Print all of the entries exactly, minus the pictures.
= = = = = = =
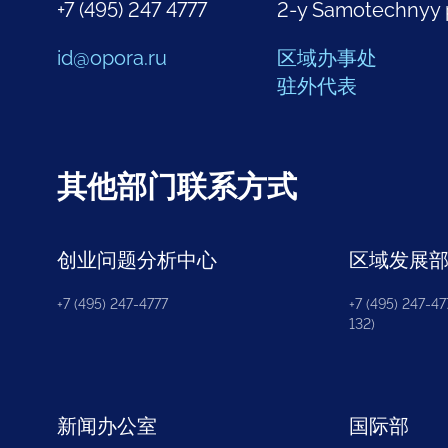
+7 (495) 247 4777
2-y Samotechnyy 
id@opora.ru
区域办事处
驻外代表
其他部门联系方式
创业问题分析中心
区域发展
+7 (495) 247-4777
+7 (495) 247-477
132)
新闻办公室
国际部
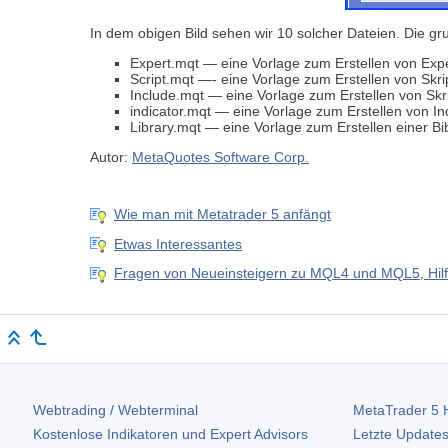
In dem obigen Bild sehen wir 10 solcher Dateien. Die g
Expert.mqt — eine Vorlage zum Erstellen von Expe
Script.mqt —- eine Vorlage zum Erstellen von Skri
Include.mqt — eine Vorlage zum Erstellen von Skr
indicator.mqt — eine Vorlage zum Erstellen von In
Library.mqt — eine Vorlage zum Erstellen einer Bib
Autor:
MetaQuotes Software Corp.
Wie man mit Metatrader 5 anfängt
Etwas Interessantes
Fragen von Neueinsteigern zu MQL4 und MQL5, Hilf
Webtrading / Webterminal
MetaTrader 5
H
Kostenlose Indikatoren und Expert Advisors
Letzte Updates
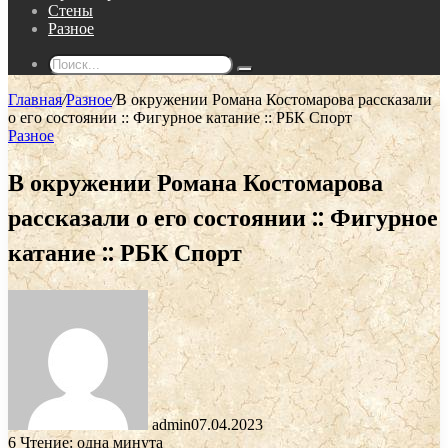
Стены
Разное
Поиск...
Главная
/
Разное
/
В окружении Романа Костомарова рассказали
о его состоянии :: Фигурное катание :: РБК Спорт
Разное
В окружении Романа Костомарова
рассказали о его состоянии :: Фигурное
катание :: РБК Спорт
admin
07.04.2023
6
Чтение: одна минута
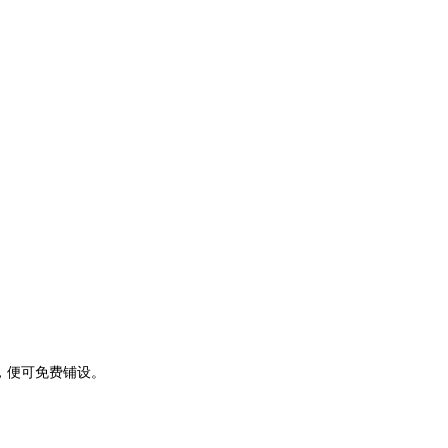
，便可免费铺设。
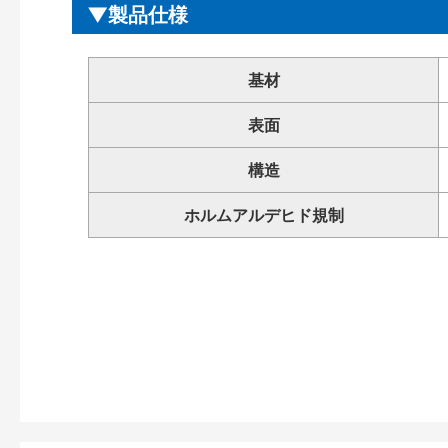
製品仕様
基材
表面
構造
ホルムアルデヒド規制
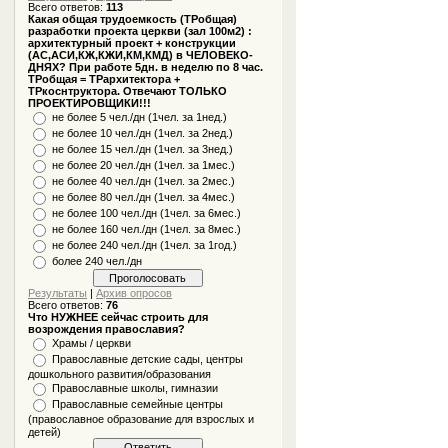
Всего ответов:
113
Какая общая трудоемкость (ТРобщая)
разработки проекта церкви (зал 100м2) :
архитектурный проект + конструкции
(АС,АСИ,КЖ,КЖИ,КМ,КМД) в ЧЕЛОВЕКО-
ДНЯХ? При работе 5дн. в неделю по 8 час.
ТРобщая = ТРархитектора +
ТРкоснтруктора. Отвечают ТОЛЬКО
ПРОЕКТИРОВЩИКИ!!!
не более 5 чел./дн (1чел. за 1нед.)
не более 10 чел./дн (1чел. за 2нед.)
не более 15 чел./дн (1чел. за 3нед.)
не более 20 чел./дн (1чел. за 1мес.)
не более 40 чел./дн (1чел. за 2мес.)
не более 80 чел./дн (1чел. за 4мес.)
не более 100 чел./дн (1чел. за 6мес.)
не более 160 чел./дн (1чел. за 8мес.)
не более 240 чел./дн (1чел. за 1год.)
более 240 чел./дн
Результаты
|
Архив опросов
Всего ответов:
76
Что НУЖНЕЕ сейчас строить для
возрождения православия?
Храмы / церкви
Православные детские сады, центры
дошкольного развития/образования
Православные школы, гимназии
Православные семейные центры
(православное образование для взрослых и
детей)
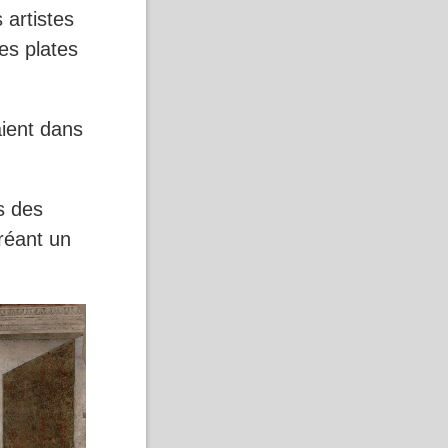
 artistes
es plates
aient dans
s des
créant un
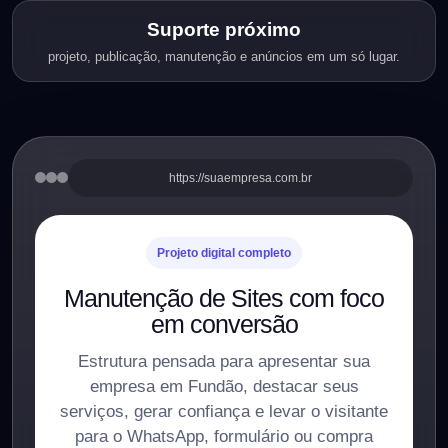
Suporte próximo
projeto, publicação, manutenção e anúncios em um só lugar.
https://suaempresa.com.br
Projeto digital completo
Manutenção de Sites com foco
em conversão
Estrutura pensada para apresentar sua
empresa em Fundão, destacar seus
serviços, gerar confiança e levar o visitante
para o WhatsApp, formulário ou compra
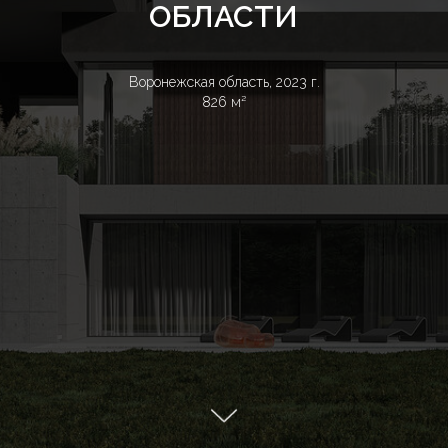
ОБЛАСТИ
Воронежская область, 2023 г.
826 м²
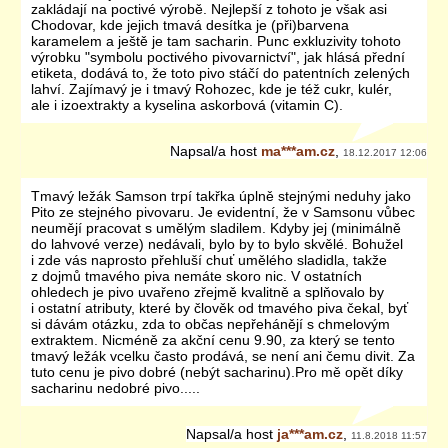
zakládají na poctivé výrobě. Nejlepší z tohoto je však asi
Chodovar, kde jejich tmavá desítka je (při)barvena
karamelem a ještě je tam sacharin. Punc exkluzivity tohoto
výrobku "symbolu poctivého pivovarnictví", jak hlásá přední
etiketa, dodává to, že toto pivo stáčí do patentních zelených
lahví. Zajímavý je i tmavý Rohozec, kde je též cukr, kulér,
ale i izoextrakty a kyselina askorbová (vitamin C).
Napsal/a
host
ma***am.cz
,
18.12.2017 12:06
Tmavý ležák Samson trpí takřka úplně stejnými neduhy jako
Pito ze stejného pivovaru. Je evidentní, že v Samsonu vůbec
neumějí pracovat s umělým sladilem. Kdyby jej (minimálně
do lahvové verze) nedávali, bylo by to bylo skvělé. Bohužel
i zde vás naprosto přehluší chuť umělého sladidla, takže
z dojmů tmavého piva nemáte skoro nic. V ostatních
ohledech je pivo uvařeno zřejmě kvalitně a splňovalo by
i ostatní atributy, které by člověk od tmavého piva čekal, byť
si dávám otázku, zda to občas nepřehánějí s chmelovým
extraktem. Nicméně za akční cenu 9.90, za který se tento
tmavý ležák vcelku často prodává, se není ani čemu divit. Za
tuto cenu je pivo dobré (nebýt sacharinu).Pro mě opět díky
sacharinu nedobré pivo.....
Napsal/a
host
ja***am.cz
,
11.8.2018 11:57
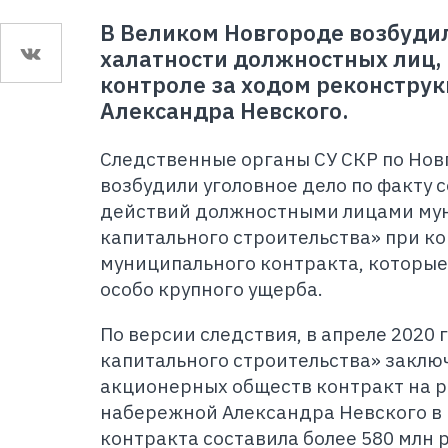
В Великом Новгороде возбудил
халатности должностных лиц,
контроле за ходом реконстру
Александра Невского.
Следственные органы СУ СКР по Нов
возбудили уголовное дело по факту
действий должностными лицами мун
капитального строительства» при к
муниципального контракта, которые
особо крупного ущерба.
По версии следствия, в апреле 2020
капитального строительства» заклю
акционерных обществ контракт на 
набережной Александра Невского в
контракта составила более 580 млн 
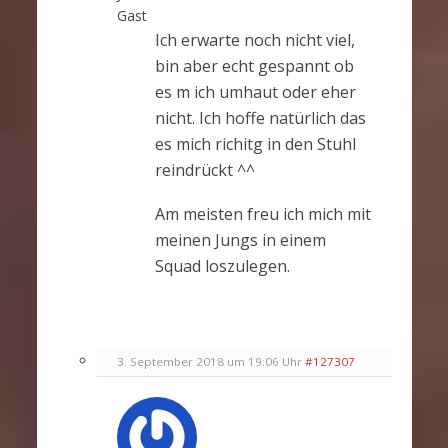
Gast
Ich erwarte noch nicht viel,
bin aber echt gespannt ob
es m ich umhaut oder eher
nicht. Ich hoffe natürlich das
es mich richitg in den Stuhl
reindrückt ^^
Am meisten freu ich mich mit
meinen Jungs in einem
Squad loszulegen.
3. September 2018 um 19:06 Uhr
#127307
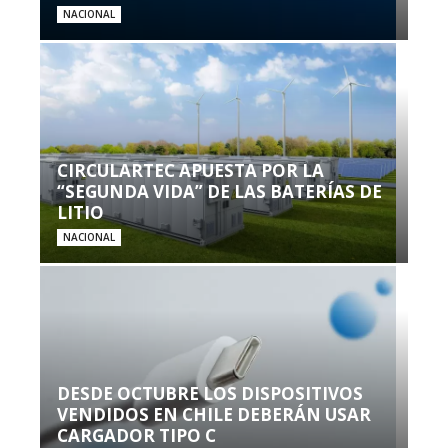
NACIONAL
CIRCULARTEC APUESTA POR LA
“SEGUNDA VIDA” DE LAS BATERÍAS DE
LITIO
NACIONAL
DESDE OCTUBRE LOS DISPOSITIVOS
VENDIDOS EN CHILE DEBERÁN USAR
CARGADOR TIPO C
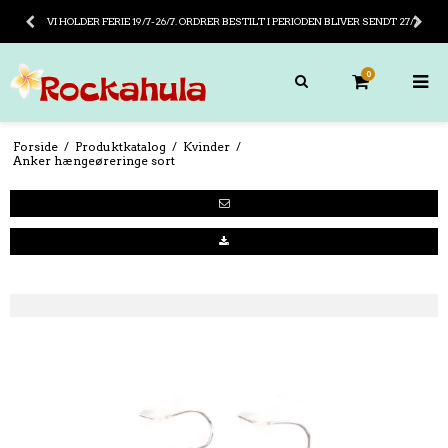
VI HOLDER FERIE 19/7-26/7. ORDRER BESTILT I PERIODEN BLIVER SENDT 27/7
0
Forside
/
Produktkatalog
/
Kvinder
/
Anker hængeøreringe sort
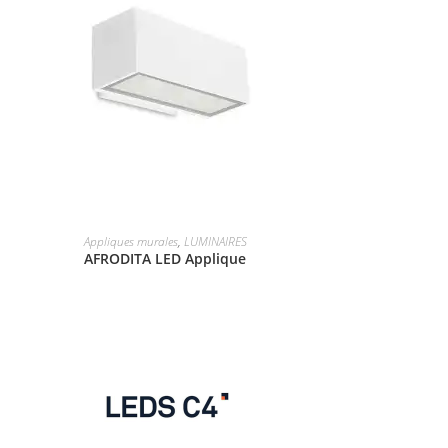
Appliques murales
,
LUMINAIRES
AFRODITA LED Applique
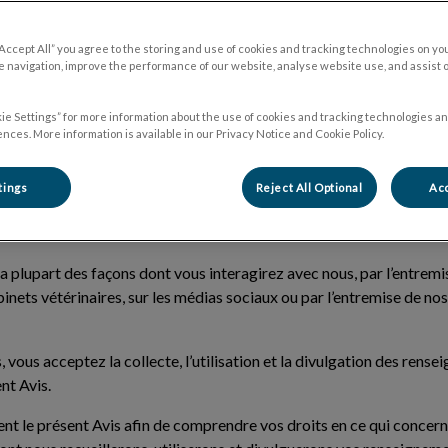
F
“Accept All” you agree to the storing and use of cookies and tracking technologies on yo
ntialité
 navigation, improve the performance of our website, analyse website use, and assist 
ie Settings” for more information about the use of cookies and tracking technologies an
 01 Septembre 2025
nces. More information is available in our Privacy Notice and Cookie Policy.
ings Inc. (« nous », « notre », « nos ») s’engage à protéger vos re
tings
Reject All Optional
Acc
dentialité (l’«
Avis
») explique comment nous recueillons, utilisons 
cernant, avec qui nous pouvons les partager et les droits que vou
la plupart des façons dont vous interagirez avec nous, par l’entremi
inets vétérinaires, sur les médias sociaux ou par l’entremise de nos
s, vous acceptez la collecte, l’utilisation et la divulgation des ren
nt Avis.
ment le présent Avis afin de comprendre vos droits en ce qui conce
= = = = = = =
## Exercise result
+7 (495) 247 4777
2-y Samotechnyy 
id@opora.ru
区域办事处
驻外代表
其他部门联系方式
创业问题分析中心
区域发展
+7 (495) 247-4777
+7 (495) 247-477
132)
新闻办公室
国际部
In dem obigen Bild sehen wir 10 solcher Dateien. Die g
Expert.mqt — eine Vorlage zum Erstellen von Expe
Script.mqt —- eine Vorlage zum Erstellen von Skri
Include.mqt — eine Vorlage zum Erstellen von Skr
indicator.mqt — eine Vorlage zum Erstellen von In
Library.mqt — eine Vorlage zum Erstellen einer Bib
Autor:
MetaQuotes Software Corp.
Wie man mit Metatrader 5 anfängt
Etwas Interessantes
Fragen von Neueinsteigern zu MQL4 und MQL5, Hilf
Webtrading / Webterminal
MetaTrader 5
H
Kostenlose Indikatoren und Expert Advisors
Letzte Updates
Стены
Разное
Поиск...
Главная
/
Разное
/
В окружении Романа Костомарова рассказали
о его состоянии :: Фигурное катание :: РБК Спорт
Разное
В окружении Романа Костомарова
рассказали о его состоянии :: Фигурное
катание :: РБК Спорт
admin
07.04.2023
6
Чтение: одна минута
，便可免费铺设。
製品仕様
基材
表面
構造
ホルムアルデヒド規制
Всего ответов:
113
Какая общая трудоемкость (ТРобщая)
разработки проекта церкви (зал 100м2) :
архитектурный проект + конструкции
(АС,АСИ,КЖ,КЖИ,КМ,КМД) в ЧЕЛОВЕКО-
ДНЯХ? При работе 5дн. в неделю по 8 час.
ТРобщая = ТРархитектора +
ТРкоснтруктора. Отвечают ТОЛЬКО
ПРОЕКТИРОВЩИКИ!!!
не более 5 чел./дн (1чел. за 1нед.)
не более 10 чел./дн (1чел. за 2нед.)
не более 15 чел./дн (1чел. за 3нед.)
не более 20 чел./дн (1чел. за 1мес.)
не более 40 чел./дн (1чел. за 2мес.)
не более 80 чел./дн (1чел. за 4мес.)
не более 100 чел./дн (1чел. за 6мес.)
не более 160 чел./дн (1чел. за 8мес.)
не более 240 чел./дн (1чел. за 1год.)
более 240 чел./дн
Результаты
|
Архив опросов
Всего ответов:
76
Что НУЖНЕЕ сейчас строить для
возрождения православия?
Храмы / церкви
Православные детские сады, центры
дошкольного развития/образования
Православные школы, гимназии
Православные семейные центры
(православное образование для взрослых и
детей)
 artistes
es plates
aient dans
s des
créant un
Suporte próximo
projeto, publicação, manutenção e anúncios em um só lugar.
https://suaempresa.com.br
Projeto digital completo
Manutenção de Sites com foco
em conversão
Estrutura pensada para apresentar sua
empresa em Fundão, destacar seus
serviços, gerar confiança e levar o visitante
para o WhatsApp, formulário ou compra
ОБЛАСТИ
Воронежская область, 2023 г.
826 м²
zakládají na poctivé výrobě. Nejlepší z tohoto je však asi
Chodovar, kde jejich tmavá desítka je (při)barvena
karamelem a ještě je tam sacharin. Punc exkluzivity tohoto
výrobku "symbolu poctivého pivovarnictví", jak hlásá přední
etiketa, dodává to, že toto pivo stáčí do patentních zelených
lahví. Zajímavý je i tmavý Rohozec, kde je též cukr, kulér,
ale i izoextrakty a kyselina askorbová (vitamin C).
Napsal/a
host
ma***am.cz
,
18.12.2017 12:06
Tmavý ležák Samson trpí takřka úplně stejnými neduhy jako
Pito ze stejného pivovaru. Je evidentní, že v Samsonu vůbec
neumějí pracovat s umělým sladilem. Kdyby jej (minimálně
do lahvové verze) nedávali, bylo by to bylo skvělé. Bohužel
i zde vás naprosto přehluší chuť umělého sladidla, takže
z dojmů tmavého piva nemáte skoro nic. V ostatních
ohledech je pivo uvařeno zřejmě kvalitně a splňovalo by
i ostatní atributy, které by člověk od tmavého piva čekal, byť
si dávám otázku, zda to občas nepřehánějí s chmelovým
extraktem. Nicméně za akční cenu 9.90, za který se tento
tmavý ležák vcelku často prodává, se není ani čemu divit. Za
tuto cenu je pivo dobré (nebýt sacharinu).Pro mě opět díky
sacharinu nedobré pivo.....
Napsal/a
host
ja***am.cz
,
11.8.2018 11:57
В Великом Новгороде возбудил
халатности должностных лиц,
контроле за ходом реконстру
Александра Невского.
Следственные органы СУ СКР по Нов
возбудили уголовное дело по факту
действий должностными лицами мун
капитального строительства» при к
муниципального контракта, которые
особо крупного ущерба.
По версии следствия, в апреле 2020
капитального строительства» заклю
акционерных обществ контракт на 
набережной Александра Невского в
контракта составила более 580 млн 
Gast
Ich erwarte noch nicht viel,
bin aber echt gespannt ob
es m ich umhaut oder eher
nicht. Ich hoffe natürlich das
es mich richitg in den Stuhl
reindrückt ^^
Am meisten freu ich mich mit
meinen Jungs in einem
Squad loszulegen.
3. September 2018 um 19:06 Uhr
#127307
NACIONAL
CIRCULARTEC APUESTA POR LA
“SEGUNDA VIDA” DE LAS BATERÍAS DE
LITIO
NACIONAL
DESDE OCTUBRE LOS DISPOSITIVOS
VENDIDOS EN CHILE DEBERÁN USAR
CARGADOR TIPO C
VI HOLDER FERIE 19/7-26/7. ORDRER BESTILT I PERIODEN BLIVER SENDT 27/7
0
Forside
/
Produktkatalog
/
Kvinder
/
Anker hængeøreringe sort
Appliques murales
,
LUMINAIRES
AFRODITA LED Applique
F
“Accept All” you agree to the storing and use of cookies and tracking technologies on yo
ntialité
 navigation, improve the performance of our website, analyse website use, and assist 
ie Settings” for more information about the use of cookies and tracking technologies an
 01 Septembre 2025
nces. More information is available in our Privacy Notice and Cookie Policy.
ings Inc. (« nous », « notre », « nos ») s’engage à protéger vos re
tings
Reject All Optional
Acc
dentialité (l’«
Avis
») explique comment nous recueillons, utilisons 
cernant, avec qui nous pouvons les partager et les droits que vou
la plupart des façons dont vous interagirez avec nous, par l’entremi
inets vétérinaires, sur les médias sociaux ou par l’entremise de nos
s, vous acceptez la collecte, l’utilisation et la divulgation des ren
nt Avis.
ment le présent Avis afin de comprendre vos droits en ce qui conce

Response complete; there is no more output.